━━ TEXT FOR ANALYSIS

Like many content writers, I have been discouraged about writing at Squidoo (now sold out to HubPages) and Bubblews lately. Bubblews’ new format change has broken at least half my posts by removing all but one photo from my photo essays. The best writers at Bubblews, the ones who used the extra content boxes that made photo essays possible, were hit the hardest, since everything in those boxes disappeared overnight in the new update to the site’s format. (July, 2014) As of January, 2015, Bubblews is paying almost nothing, when it decides to pay at all.
Persona Paper, however is strong where Bubblews has been weak. The post I referenced above talks about those strengths. I see many other frustrated Bubblers discovered Persona Paper before I did. We all love it there. There is a special sense of community when a site is new. Persona Paper members have that pioneering spirit, the owners are responsive to member needs, and the writing editor is wonderful. I can again write photo essays without having to stuff my articles with polls (though I can post one there), videos, maps, etc. We just write, link and illustrate with photos we have the right to use. We get to post our work without having to post a lot that came from somewhere else.
Many are most curious about the money to be made. Right now, not much. I speak after only two days of being approved to post. (Yes, your first post is sent with your application to join. It is read by a human to make sure you can write like a literate person in English. That’s true no matter how fat your writing portfolio is, whether you’ve won writing contests, whether you are published, whether you are a former Giant Squid.)
So far I have published six articles at Persona Paper. I have been there since Sunday night, commenting and getting acquainted. I have so far only sixteen followers and have made twenty cents. I cannot use any affiliate links in posts there. But thoughtful comments I make on the posts of others earn me a little. And I get twice as much as that if someone views my post.

━━━━

-- BRIEF 1 --
Extract the part of the passage on Persona Paper that begins at the words "Like many content" and stops after the words "pay at all.", copying it word for word.
-- BRIEF 2 --
According to the passage on Persona Paper, how many articles has the writer published at Persona Paper so far?
-- BRIEF 3 --
Decide whether each statement agrees with the passage on Persona Paper, answering yes or no and quoting the words of the passage that settle it: (a) Affiliate links may be used in posts on Persona Paper. (b) A human reads the first post sent with an application to join. (c) The writer has twenty followers on Persona Paper.

━━ SUPPLIED MATERIAL

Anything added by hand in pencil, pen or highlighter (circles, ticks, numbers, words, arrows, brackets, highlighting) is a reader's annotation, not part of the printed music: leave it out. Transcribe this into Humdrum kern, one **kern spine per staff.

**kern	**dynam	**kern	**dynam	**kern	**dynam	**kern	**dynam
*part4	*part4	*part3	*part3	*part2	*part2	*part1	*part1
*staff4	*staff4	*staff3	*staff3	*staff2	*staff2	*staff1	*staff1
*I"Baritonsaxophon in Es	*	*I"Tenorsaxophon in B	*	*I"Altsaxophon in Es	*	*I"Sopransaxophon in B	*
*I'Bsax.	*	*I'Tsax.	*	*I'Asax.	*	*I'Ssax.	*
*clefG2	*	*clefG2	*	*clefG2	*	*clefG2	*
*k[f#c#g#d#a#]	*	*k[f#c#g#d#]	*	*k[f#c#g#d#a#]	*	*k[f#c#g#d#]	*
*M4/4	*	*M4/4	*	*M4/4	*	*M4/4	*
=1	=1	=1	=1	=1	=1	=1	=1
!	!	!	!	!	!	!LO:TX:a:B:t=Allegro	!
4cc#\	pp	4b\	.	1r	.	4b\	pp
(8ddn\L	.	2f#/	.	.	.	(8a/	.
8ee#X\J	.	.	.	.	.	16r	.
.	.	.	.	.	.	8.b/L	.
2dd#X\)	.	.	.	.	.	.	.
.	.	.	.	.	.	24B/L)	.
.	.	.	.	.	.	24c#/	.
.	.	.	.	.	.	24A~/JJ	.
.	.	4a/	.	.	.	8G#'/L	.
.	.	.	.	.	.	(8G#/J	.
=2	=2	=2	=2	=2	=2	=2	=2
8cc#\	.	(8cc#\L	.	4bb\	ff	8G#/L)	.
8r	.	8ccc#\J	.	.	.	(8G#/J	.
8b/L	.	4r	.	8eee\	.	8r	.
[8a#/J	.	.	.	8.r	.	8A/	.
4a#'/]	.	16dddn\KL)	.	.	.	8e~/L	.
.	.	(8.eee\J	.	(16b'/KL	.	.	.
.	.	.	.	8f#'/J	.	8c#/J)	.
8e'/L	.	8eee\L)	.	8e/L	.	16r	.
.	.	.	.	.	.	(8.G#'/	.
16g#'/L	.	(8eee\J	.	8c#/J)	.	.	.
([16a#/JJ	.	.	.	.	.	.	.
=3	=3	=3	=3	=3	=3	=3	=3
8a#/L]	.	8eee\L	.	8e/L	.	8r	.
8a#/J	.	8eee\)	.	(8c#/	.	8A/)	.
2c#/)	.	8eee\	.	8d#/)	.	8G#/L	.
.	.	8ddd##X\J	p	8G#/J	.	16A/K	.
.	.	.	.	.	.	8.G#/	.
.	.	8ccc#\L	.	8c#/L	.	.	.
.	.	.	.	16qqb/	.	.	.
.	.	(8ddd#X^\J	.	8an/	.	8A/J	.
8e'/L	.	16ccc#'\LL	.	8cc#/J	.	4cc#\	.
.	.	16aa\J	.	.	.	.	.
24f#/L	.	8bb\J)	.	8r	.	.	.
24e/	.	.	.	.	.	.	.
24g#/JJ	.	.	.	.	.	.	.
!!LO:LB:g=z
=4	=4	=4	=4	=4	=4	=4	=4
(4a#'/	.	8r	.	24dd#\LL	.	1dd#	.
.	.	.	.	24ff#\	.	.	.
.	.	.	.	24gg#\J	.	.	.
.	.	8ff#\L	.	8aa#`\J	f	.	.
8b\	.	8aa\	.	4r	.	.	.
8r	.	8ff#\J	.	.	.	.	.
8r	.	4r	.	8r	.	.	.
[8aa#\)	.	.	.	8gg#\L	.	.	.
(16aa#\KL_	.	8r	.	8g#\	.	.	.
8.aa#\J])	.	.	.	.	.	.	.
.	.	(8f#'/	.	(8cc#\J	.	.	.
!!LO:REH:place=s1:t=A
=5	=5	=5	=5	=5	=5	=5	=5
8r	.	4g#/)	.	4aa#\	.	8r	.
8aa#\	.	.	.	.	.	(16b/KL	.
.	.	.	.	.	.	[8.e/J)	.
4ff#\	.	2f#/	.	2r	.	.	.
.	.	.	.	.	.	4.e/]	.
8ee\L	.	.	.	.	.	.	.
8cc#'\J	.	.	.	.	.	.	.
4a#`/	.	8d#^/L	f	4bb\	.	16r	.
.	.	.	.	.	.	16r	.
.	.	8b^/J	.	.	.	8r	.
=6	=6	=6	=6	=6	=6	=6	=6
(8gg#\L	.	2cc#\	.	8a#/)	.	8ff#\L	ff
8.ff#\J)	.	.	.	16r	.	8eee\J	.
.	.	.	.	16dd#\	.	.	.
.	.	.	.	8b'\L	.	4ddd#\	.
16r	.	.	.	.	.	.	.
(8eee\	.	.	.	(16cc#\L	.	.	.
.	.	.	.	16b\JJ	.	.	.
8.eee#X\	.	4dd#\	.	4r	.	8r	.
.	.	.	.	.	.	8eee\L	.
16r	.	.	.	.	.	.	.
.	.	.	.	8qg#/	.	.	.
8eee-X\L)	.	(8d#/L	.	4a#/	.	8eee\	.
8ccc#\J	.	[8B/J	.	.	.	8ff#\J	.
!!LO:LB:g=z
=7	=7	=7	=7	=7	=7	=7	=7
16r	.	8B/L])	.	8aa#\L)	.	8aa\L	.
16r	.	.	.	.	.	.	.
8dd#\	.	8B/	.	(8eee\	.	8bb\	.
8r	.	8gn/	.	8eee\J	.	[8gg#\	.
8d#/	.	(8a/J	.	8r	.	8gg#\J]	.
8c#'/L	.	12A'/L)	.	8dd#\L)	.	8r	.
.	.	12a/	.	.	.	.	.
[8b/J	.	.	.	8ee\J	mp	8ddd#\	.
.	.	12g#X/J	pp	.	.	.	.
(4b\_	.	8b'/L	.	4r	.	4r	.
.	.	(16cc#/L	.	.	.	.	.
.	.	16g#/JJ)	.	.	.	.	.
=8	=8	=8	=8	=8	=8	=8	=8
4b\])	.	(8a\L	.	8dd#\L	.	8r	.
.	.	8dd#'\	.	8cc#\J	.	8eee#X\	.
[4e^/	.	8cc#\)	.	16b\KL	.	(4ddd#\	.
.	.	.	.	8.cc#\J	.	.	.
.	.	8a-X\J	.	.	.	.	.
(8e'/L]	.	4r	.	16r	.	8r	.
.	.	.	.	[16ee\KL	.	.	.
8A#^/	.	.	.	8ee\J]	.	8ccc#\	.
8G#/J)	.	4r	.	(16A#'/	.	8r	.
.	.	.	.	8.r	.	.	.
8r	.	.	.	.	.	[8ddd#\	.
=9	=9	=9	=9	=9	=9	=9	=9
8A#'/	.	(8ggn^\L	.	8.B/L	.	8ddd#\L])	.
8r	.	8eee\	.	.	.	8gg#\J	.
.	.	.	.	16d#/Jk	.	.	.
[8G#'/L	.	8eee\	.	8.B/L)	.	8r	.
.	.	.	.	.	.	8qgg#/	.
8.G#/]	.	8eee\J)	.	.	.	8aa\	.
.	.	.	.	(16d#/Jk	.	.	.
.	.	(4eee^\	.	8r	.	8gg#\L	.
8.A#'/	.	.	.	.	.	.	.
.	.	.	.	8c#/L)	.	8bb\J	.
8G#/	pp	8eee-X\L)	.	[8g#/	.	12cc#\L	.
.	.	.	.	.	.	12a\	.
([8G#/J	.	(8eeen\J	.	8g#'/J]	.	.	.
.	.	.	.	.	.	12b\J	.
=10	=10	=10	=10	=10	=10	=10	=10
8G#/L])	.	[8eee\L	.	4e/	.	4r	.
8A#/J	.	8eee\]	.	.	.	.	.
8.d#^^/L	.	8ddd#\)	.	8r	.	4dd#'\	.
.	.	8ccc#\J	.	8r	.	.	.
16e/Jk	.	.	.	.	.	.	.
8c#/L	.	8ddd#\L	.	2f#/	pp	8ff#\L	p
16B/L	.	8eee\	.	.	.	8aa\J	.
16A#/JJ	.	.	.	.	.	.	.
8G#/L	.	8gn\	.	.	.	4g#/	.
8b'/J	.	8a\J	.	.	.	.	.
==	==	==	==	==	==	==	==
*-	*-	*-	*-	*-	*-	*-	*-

━━━━

-- PROBLEM SOLUTION 1 --
Like many content writers, I have been discouraged about writing at Squidoo (now sold out to HubPages) and Bubblews lately. Bubblews’ new format change has broken at least half my posts by removing all but one photo from my photo essays. The best writers at Bubblews, the ones who used the extra content boxes that made photo essays possible, were hit the hardest, since everything in those boxes disappeared overnight in the new update to the site’s format. (July, 2014) As of January, 2015, Bubblews is paying almost nothing, when it decides to pay at all.

-- PROBLEM SOLUTION 2 --
Six articles.

-- PROBLEM SOLUTION 3 --
(a) No: "I cannot use any affiliate links in posts there."
(b) Yes: "It is read by a human to make sure you can write like a literate person in English."
(c) No: "I have so far only sixteen followers"